Contributed Talks 2: Data Generation without Function Estimation & Flat Minima and Generalization Insights from Stochastic Convex Optimization

Data Generation without Function Estimation, Speaker: Hadi Daneshmand

Abstract: Estimating the score function—or other population-density-dependent functions—is a fundamental component of most generative models. However, such function estimation is computationally and statistically challenging. Can we avoid function estimation for data generation? We propose an estimation-free generative method: A set of points whose locations are deterministically updated with (inverse) gradient descent can transport a uniform distribution to arbitrary data distribution, in the mean field regime, without function estimation, training neural networks, and even noise injection. The proposed method is built upon recent advances in the physics of interacting particles. Leveraging recent advances in mathematical physics, we prove that the proposed method samples from the true underlying data distribution in the asymptotic regime, without making any structural assumptions on the distribution.

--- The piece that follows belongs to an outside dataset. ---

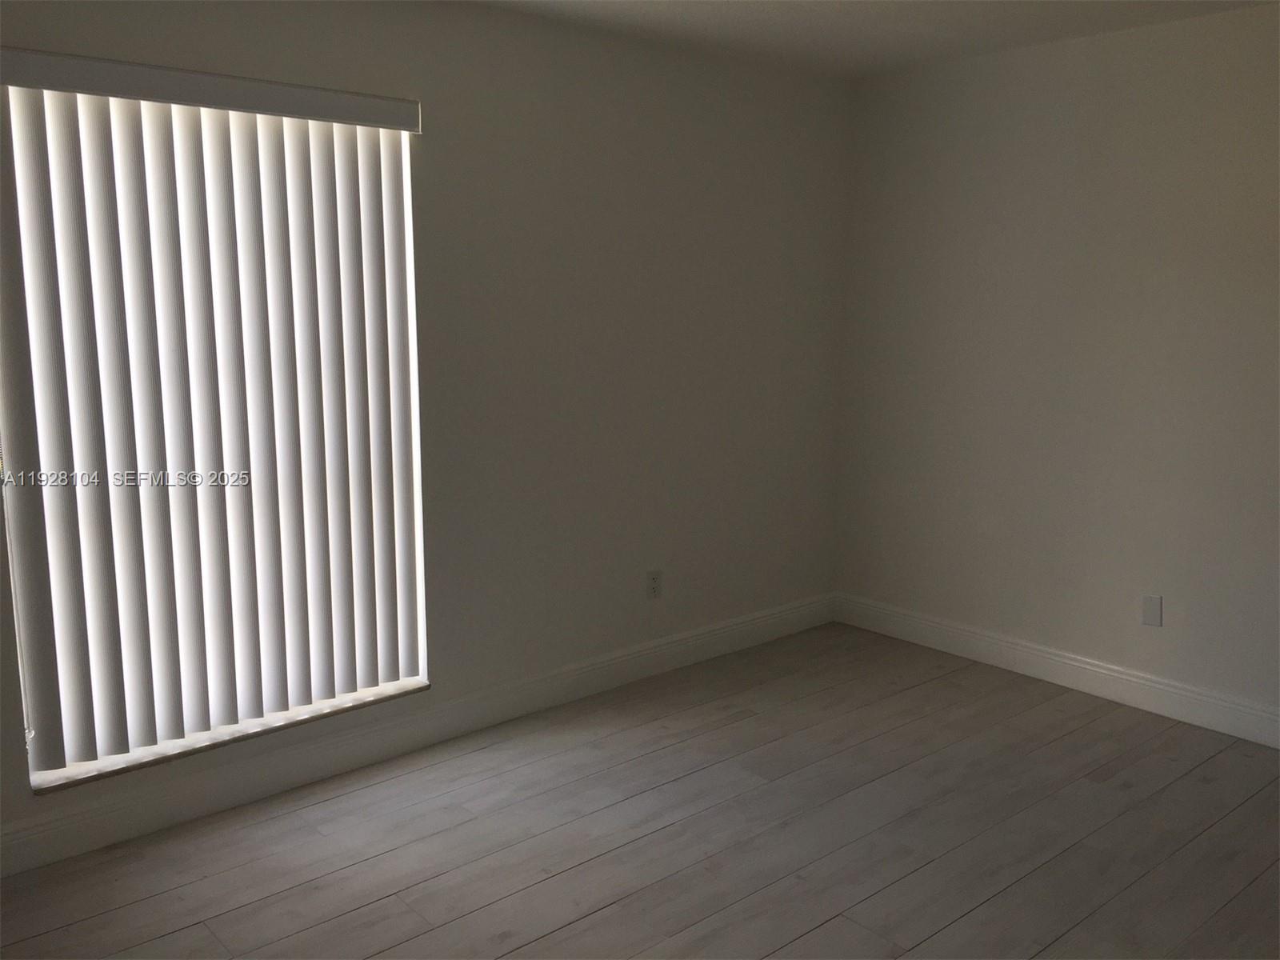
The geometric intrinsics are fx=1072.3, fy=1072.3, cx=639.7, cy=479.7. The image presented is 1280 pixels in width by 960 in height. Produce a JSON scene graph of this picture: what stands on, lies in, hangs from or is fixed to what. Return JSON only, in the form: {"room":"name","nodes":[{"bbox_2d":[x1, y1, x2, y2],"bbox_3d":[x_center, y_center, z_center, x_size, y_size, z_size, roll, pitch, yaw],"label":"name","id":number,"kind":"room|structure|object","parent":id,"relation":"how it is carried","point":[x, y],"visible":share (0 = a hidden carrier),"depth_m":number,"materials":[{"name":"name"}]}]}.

Flat Minima and Generalization: Insights from Stochastic Convex Optimization, Speaker: Shira Vansover-Hager

Abstract: Understanding the generalization behavior of learning algorithms is a central goal of learning theory. A recently emerging explanation is that learning algorithms are successful in practice because they converge to flat minima, which have been consistently associated with improved generalization performance. In this work, we study the link between flat minima and generalization in the canonical setting of stochastic convex optimization with a non-negative, \beta-smooth objective. Our first finding is that, even in this fundamental and well-studied setting, flat empirical minima may incur trivial \Omega(1) population risk while sharp minima generalizes optimally. We then analyze two natural first-order methods, originally proposed by Foret et al. (2021), designed to gear convergence towards flat minima. For Sharpness-Aware Gradient Descent (SA-GD), which performs gradient steps on the maximal loss in a predefined neighborhood, we prove that while it successfully converges to a flat minimum at a fast rate, the population risk of the solution can still be as large as~\Omega(1). For Sharpness-Aware Minimization (SAM), a computationally efficient approximation of SA-GD based on normalized ascent steps, we show that although it minimizes the empirical loss, it may converge to a sharp minimum and also incur population risk \Omega(1). Finally, we establish population risk upper bounds for both SA-GD and SAM using algorithmic stability techniques.